Dès l’ouverture du sommet, le groupe des 20 nations les plus riches de la planète a accueilli officiellement dans ses rangs samedi l’Union africaine (UA), un signal fort pour l’Afrique et une victoire diplomatique pour l’Inde, hôte cette année du sommet, qui s’affiche comme leader des pays du Sud.

Le G20 s’est attiré un concert de réactions positives en Afrique en annonçant l’intégration de l’Union africaine, qui compte 55 membres (dont six suspendus) et totalise trois mille milliards de dollars de PIB. Le continent n’était jusque-là représenté au G20 que par un seul État, l’Afrique du Sud.

Le président du Conseil européen Charles Michel y a vu un « important symbole d’inclusivité » et une « étape majeure pour le G20, pour l’Afrique, mais ce n’est pas la dernière étape ». Des voix se sont déjà élevées pour renforcer la représentation du continent africain au sein de certaines autres grandes instances internationales, comme le Conseil de sécurité de l’ONU.

Sur l’Ukraine, la déception de Kiev

Le Premier ministre indien Narendra Modi a également réussi à faire adopter samedi une déclaration finale aux participants du sommet.
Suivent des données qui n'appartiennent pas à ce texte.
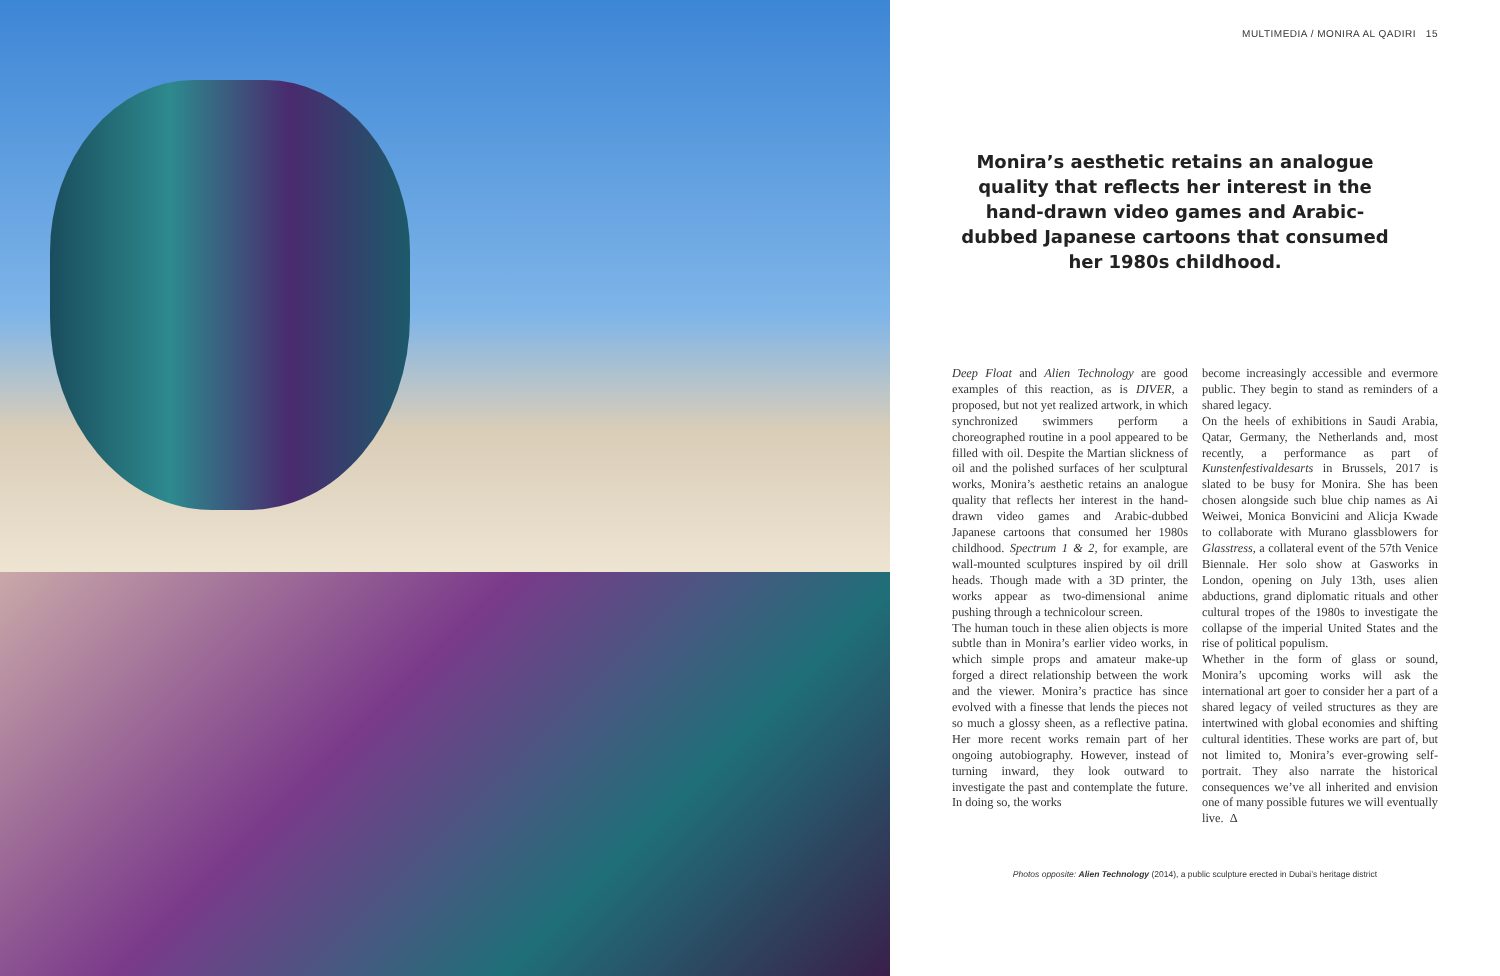MULTIMEDIA / MONIRA AL QADIRI 15
Monira’s aesthetic retains an analogue quality that reflects her interest in the hand-drawn video games and Arabic-dubbed Japanese cartoons that consumed her 1980s childhood.
Deep Float and Alien Technology are good examples of this reaction, as is DIVER, a proposed, but not yet realized artwork, in which synchronized swimmers perform a choreographed routine in a pool appeared to be filled with oil. Despite the Martian slickness of oil and the polished surfaces of her sculptural works, Monira’s aesthetic retains an analogue quality that reflects her interest in the hand-drawn video games and Arabic-dubbed Japanese cartoons that consumed her 1980s childhood. Spectrum 1 & 2, for example, are wall-mounted sculptures inspired by oil drill heads. Though made with a 3D printer, the works appear as two-dimensional anime pushing through a technicolour screen.
The human touch in these alien objects is more subtle than in Monira’s earlier video works, in which simple props and amateur make-up forged a direct relationship between the work and the viewer. Monira’s practice has since evolved with a finesse that lends the pieces not so much a glossy sheen, as a reflective patina. Her more recent works remain part of her ongoing autobiography. However, instead of turning inward, they look outward to investigate the past and contemplate the future. In doing so, the works
become increasingly accessible and evermore public. They begin to stand as reminders of a shared legacy.
On the heels of exhibitions in Saudi Arabia, Qatar, Germany, the Netherlands and, most recently, a performance as part of Kunstenfestivaldesarts in Brussels, 2017 is slated to be busy for Monira. She has been chosen alongside such blue chip names as Ai Weiwei, Monica Bonvicini and Alicja Kwade to collaborate with Murano glassblowers for Glasstress, a collateral event of the 57th Venice Biennale. Her solo show at Gasworks in London, opening on July 13th, uses alien abductions, grand diplomatic rituals and other cultural tropes of the 1980s to investigate the collapse of the imperial United States and the rise of political populism.
Whether in the form of glass or sound, Monira’s upcoming works will ask the international art goer to consider her a part of a shared legacy of veiled structures as they are intertwined with global economies and shifting cultural identities. These works are part of, but not limited to, Monira’s ever-growing self-portrait. They also narrate the historical consequences we’ve all inherited and envision one of many possible futures we will eventually live. Δ
Photos opposite: Alien Technology (2014), a public sculpture erected in Dubai’s heritage district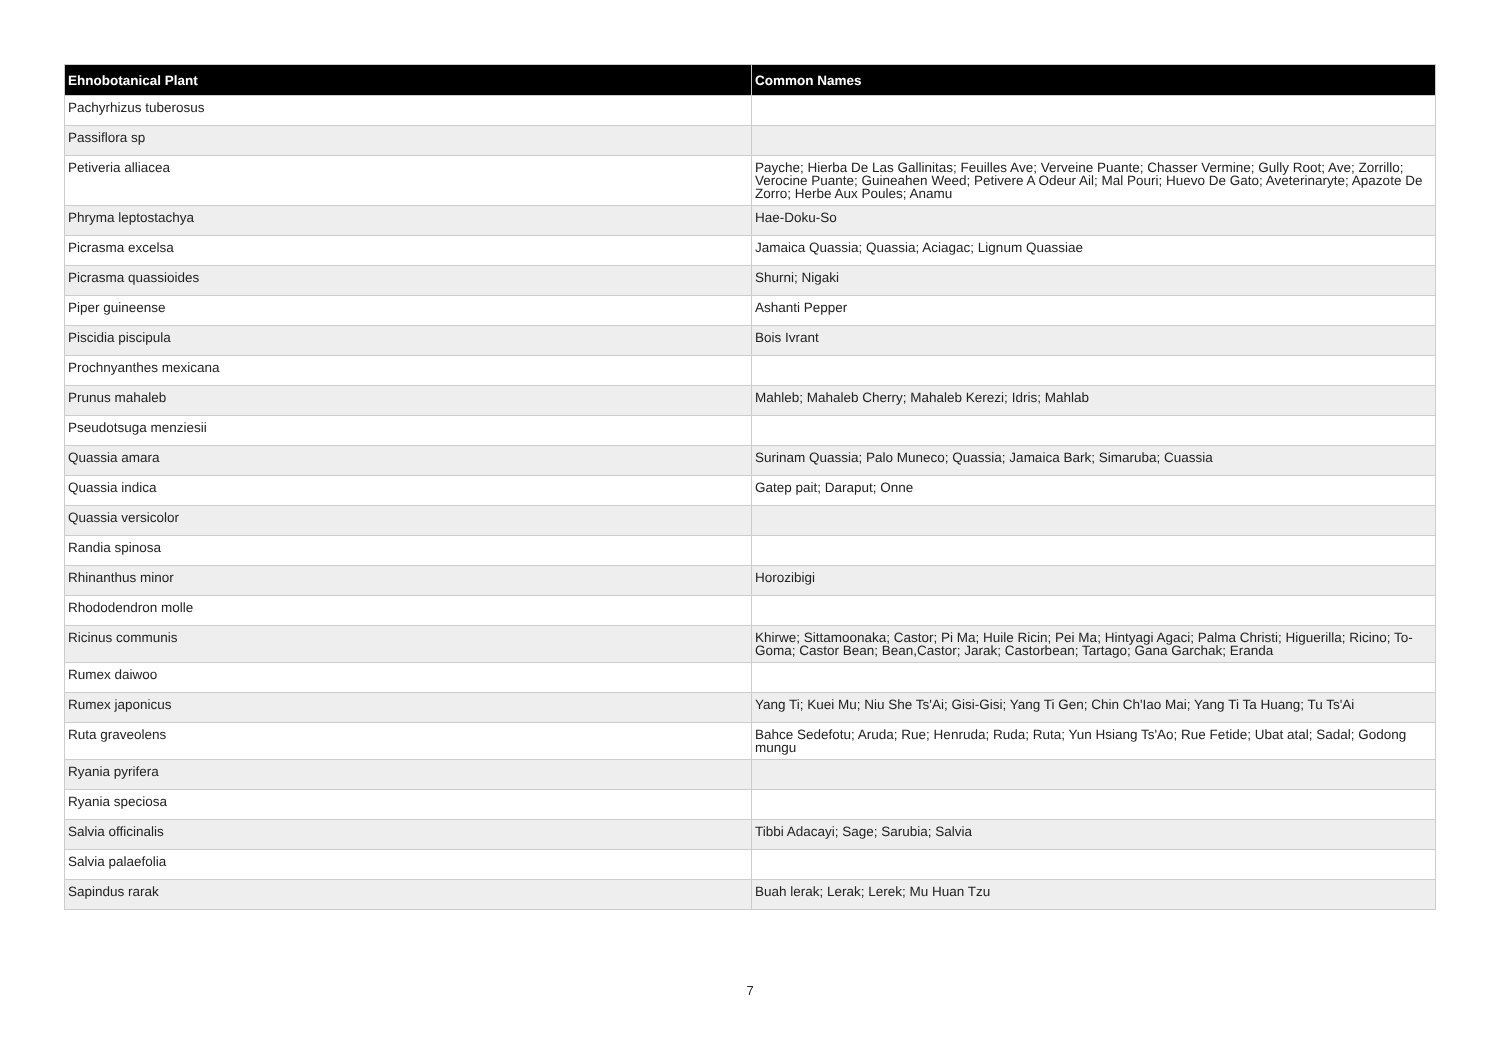| Ehnobotanical Plant | Common Names |
| --- | --- |
| Pachyrhizus tuberosus | |
| Passiflora sp | |
| Petiveria alliacea | Payche; Hierba De Las Gallinitas; Feuilles Ave; Verveine Puante; Chasser Vermine; Gully Root; Ave; Zorrillo; Verocine Puante; Guineahen Weed; Petivere A Odeur Ail; Mal Pouri; Huevo De Gato; Aveterinaryte; Apazote De Zorro; Herbe Aux Poules; Anamu |
| Phryma leptostachya | Hae-Doku-So |
| Picrasma excelsa | Jamaica Quassia; Quassia; Aciagac; Lignum Quassiae |
| Picrasma quassioides | Shurni; Nigaki |
| Piper guineense | Ashanti Pepper |
| Piscidia piscipula | Bois Ivrant |
| Prochnyanthes mexicana | |
| Prunus mahaleb | Mahleb; Mahaleb Cherry; Mahaleb Kerezi; Idris; Mahlab |
| Pseudotsuga menziesii | |
| Quassia amara | Surinam Quassia; Palo Muneco; Quassia; Jamaica Bark; Simaruba; Cuassia |
| Quassia indica | Gatep pait; Daraput; Onne |
| Quassia versicolor | |
| Randia spinosa | |
| Rhinanthus minor | Horozibigi |
| Rhododendron molle | |
| Ricinus communis | Khirwe; Sittamoonaka; Castor; Pi Ma; Huile Ricin; Pei Ma; Hintyagi Agaci; Palma Christi; Higuerilla; Ricino; To-Goma; Castor Bean; Bean,Castor; Jarak; Castorbean; Tartago; Gana Garchak; Eranda |
| Rumex daiwoo | |
| Rumex japonicus | Yang Ti; Kuei Mu; Niu She Ts'Ai; Gisi-Gisi; Yang Ti Gen; Chin Ch'Iao Mai; Yang Ti Ta Huang; Tu Ts'Ai |
| Ruta graveolens | Bahce Sedefotu; Aruda; Rue; Henruda; Ruda; Ruta; Yun Hsiang Ts'Ao; Rue Fetide; Ubat atal; Sadal; Godong mungu |
| Ryania pyrifera | |
| Ryania speciosa | |
| Salvia officinalis | Tibbi Adacayi; Sage; Sarubia; Salvia |
| Salvia palaefolia | |
| Sapindus rarak | Buah lerak; Lerak; Lerek; Mu Huan Tzu |
7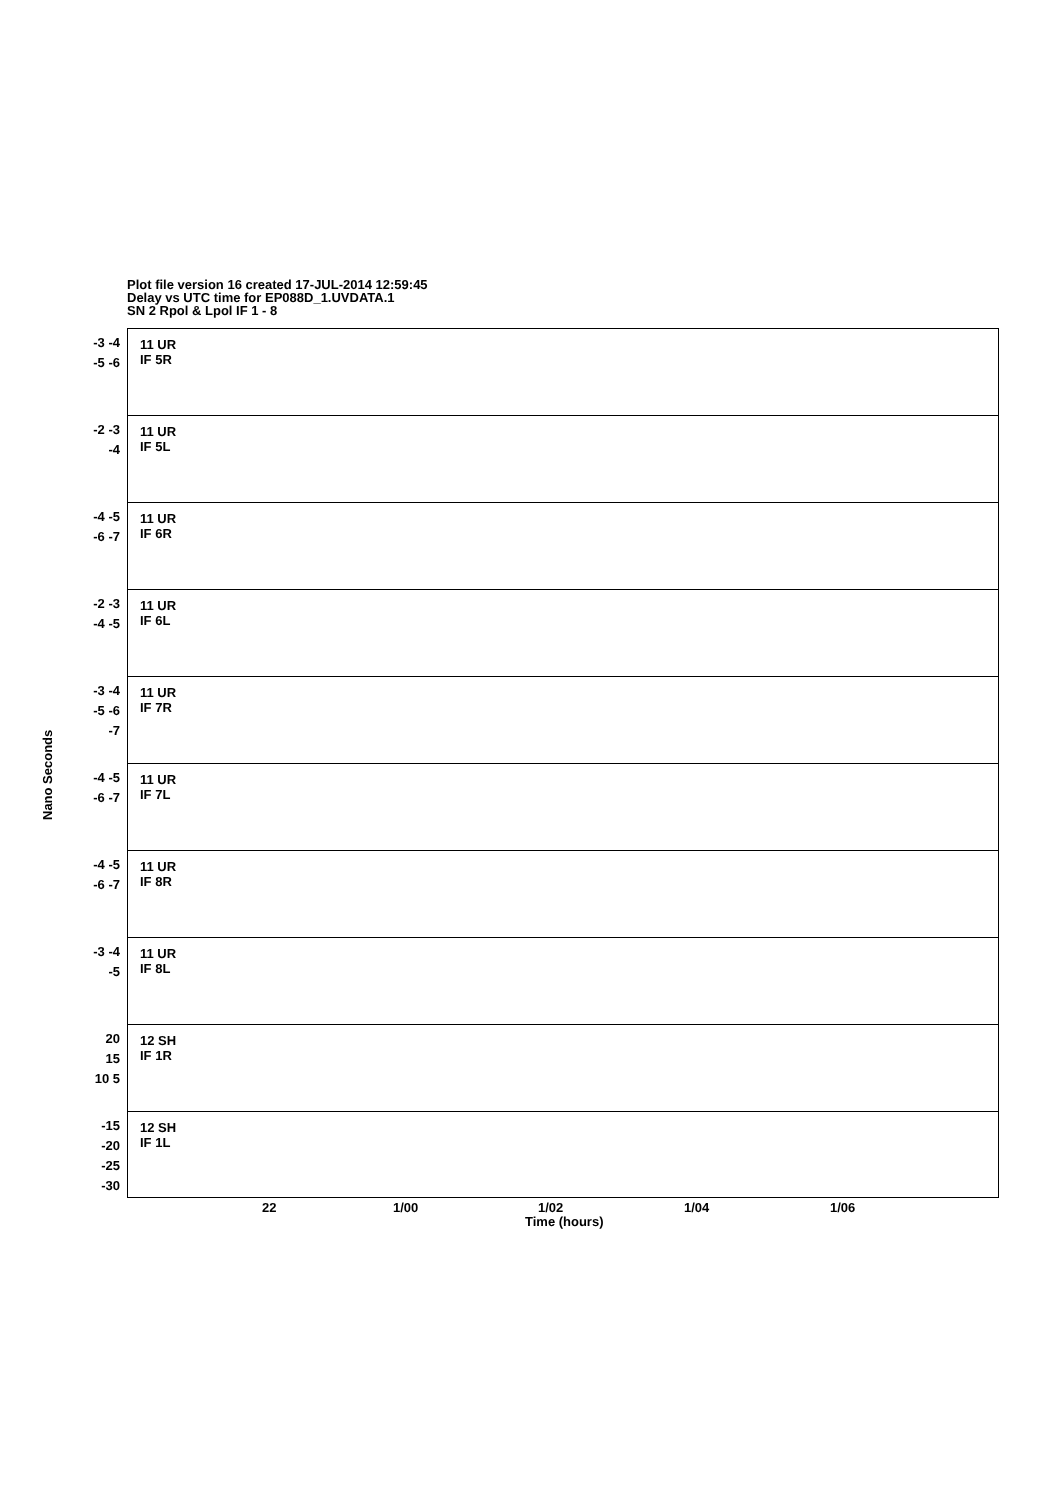Plot file version 16 created 17-JUL-2014 12:59:45
Delay vs UTC time for EP088D_1.UVDATA.1
SN 2 Rpol & Lpol IF 1 - 8
-3 -4 -5 -6
11 UR
IF 5R
-2 -3 -4
11 UR
IF 5L
-4 -5 -6 -7
11 UR
IF 6R
-2 -3 -4 -5
11 UR
IF 6L
-3 -4 -5 -6 -7
11 UR
IF 7R
-4 -5 -6 -7
11 UR
IF 7L
-4 -5 -6 -7
11 UR
IF 8R
-3 -4 -5
11 UR
IF 8L
20 15 10 5
12 SH
IF 1R
-15 -20 -25 -30
12 SH
IF 1L
22 1/00 1/02 1/04 1/06
Time (hours)
Nano Seconds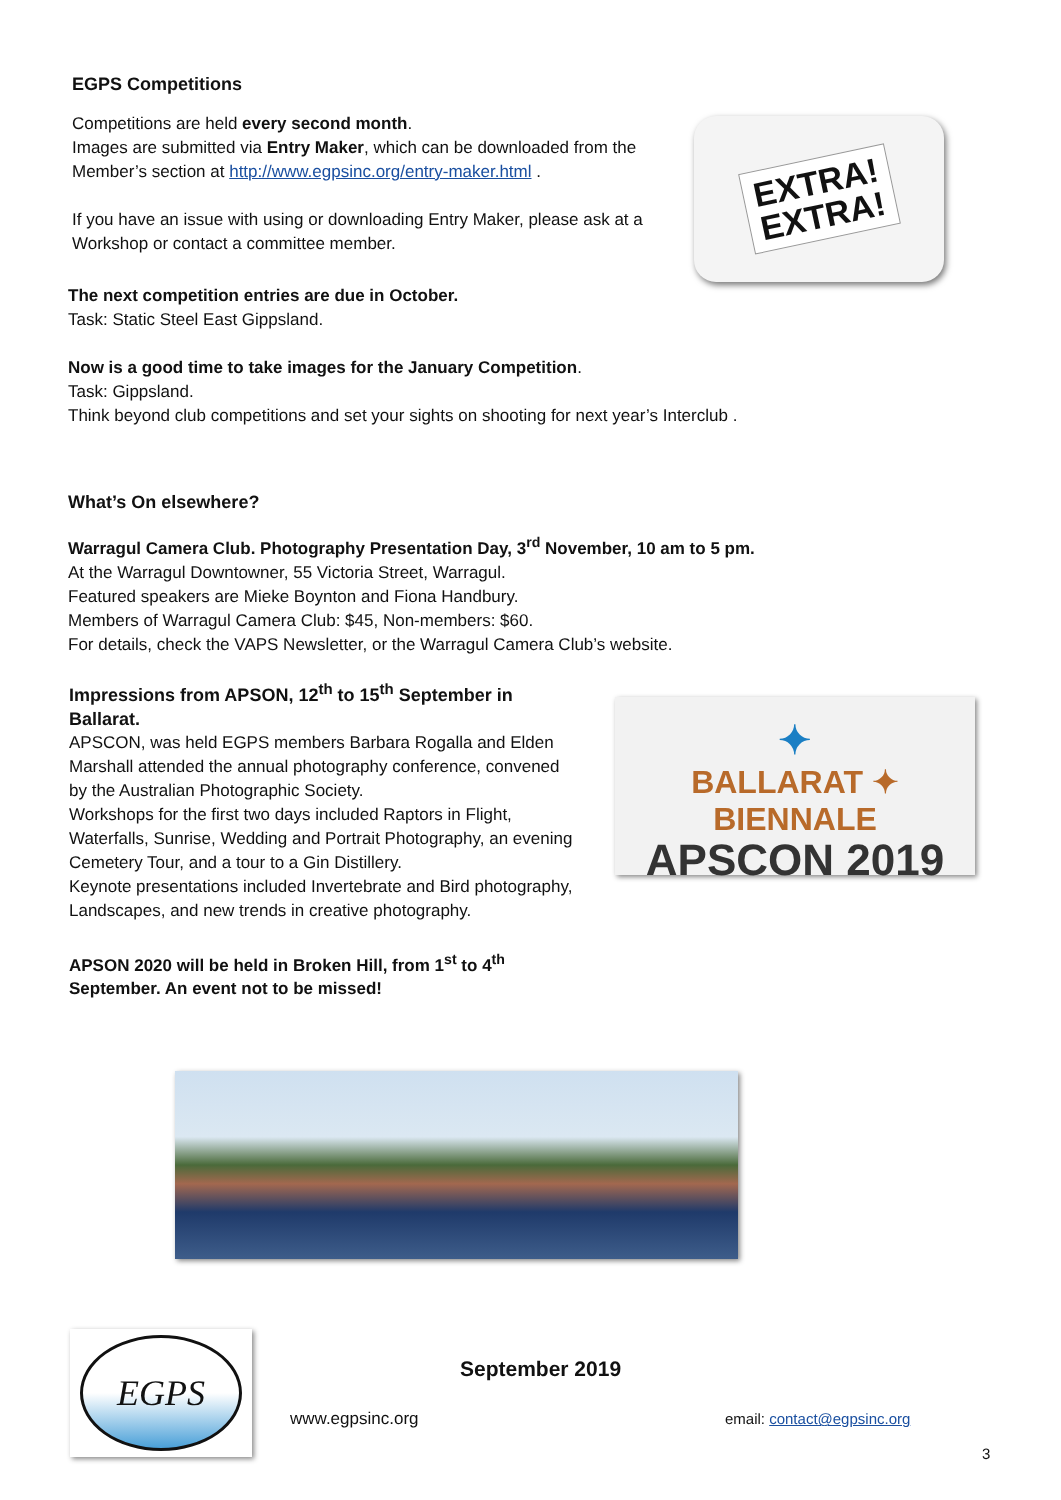EGPS Competitions
Competitions are held every second month.
Images are submitted via Entry Maker, which can be downloaded from the Member’s section at http://www.egpsinc.org/entry-maker.html .
If you have an issue with using or downloading Entry Maker, please ask at a Workshop or contact a committee member.
EXTRA!
EXTRA!
The next competition entries are due in October.
Task: Static Steel East Gippsland.
Now is a good time to take images for the January Competition.
Task: Gippsland.
Think beyond club competitions and set your sights on shooting for next year’s Interclub .
What’s On elsewhere?
Warragul Camera Club. Photography Presentation Day, 3<sup>rd</sup> November, 10 am to 5 pm.
At the Warragul Downtowner, 55 Victoria Street, Warragul.
Featured speakers are Mieke Boynton and Fiona Handbury.
Members of Warragul Camera Club: $45, Non-members: $60.
For details, check the VAPS Newsletter, or the Warragul Camera Club’s website.
Impressions from APSON, 12<sup>th</sup> to 15<sup>th</sup> September in Ballarat.
APSCON, was held EGPS members Barbara Rogalla and Elden Marshall attended the annual photography conference, convened by the Australian Photographic Society.
Workshops for the first two days included Raptors in Flight, Waterfalls, Sunrise, Wedding and Portrait Photography, an evening Cemetery Tour, and a tour to a Gin Distillery.
Keynote presentations included Invertebrate and Bird photography, Landscapes, and new trends in creative photography.
APSON 2020 will be held in Broken Hill, from 1<sup>st</sup> to 4<sup>th</sup> September. An event not to be missed!
✦
BALLARAT ✦ BIENNALE
APSCON 2019
EGPS
www.egpsinc.org
September 2019
email: contact@egpsinc.org
3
Mais trouver un consensus au sein du G20, dont les pays sont très divisés sur la position à adopter face à la guerre en Ukraine et pour répondre au changement climatique, a nécessité des concessions.

Concernant l’Ukraine, si la déclaration finale dénonce ainsi l’« emploi de la force » visant à obtenir des gains territoriaux, le texte ne fait pas mention explicitement d’une « agression » russe en Ukraine, expression pourtant utilisée en 2022 lors du précédent sommet du G20 à Bali dans une référence à une résolution du Conseil de sécurité qui avait déploré « dans les termes les plus vifs l’agression commise par la Fédération de Russie contre l’Ukraine ».

A la place, tous les membres rappellent leurs positions prises à l’ONU, ainsi que l’obligation de respecter l’intégrité territoriale des pays, et celle de ne pas utiliser la menace d’attaque nucléaire contre un autre. Ce qui, pour les pays occidentaux, permet de dénoncer implicitement les abus de la Russie et d’empêcher de légitimer son agression, précise notre correspondant à New Delhi, Sébastien Farcis. Ceci tout en permettant un consensus avec Moscou, et donc de signer ensemble cette déclaration de Delhi. Un paragraphe a également été rajouté dans cette partie, qui évoque les terribles souffrances et les effets néfastes causés par tous les conflits dans le monde entier – un point important pour les pays du sud, qui cherchent à rappeler que la guerre en Ukraine n’est qu’un des nombreux conflits que connait le monde.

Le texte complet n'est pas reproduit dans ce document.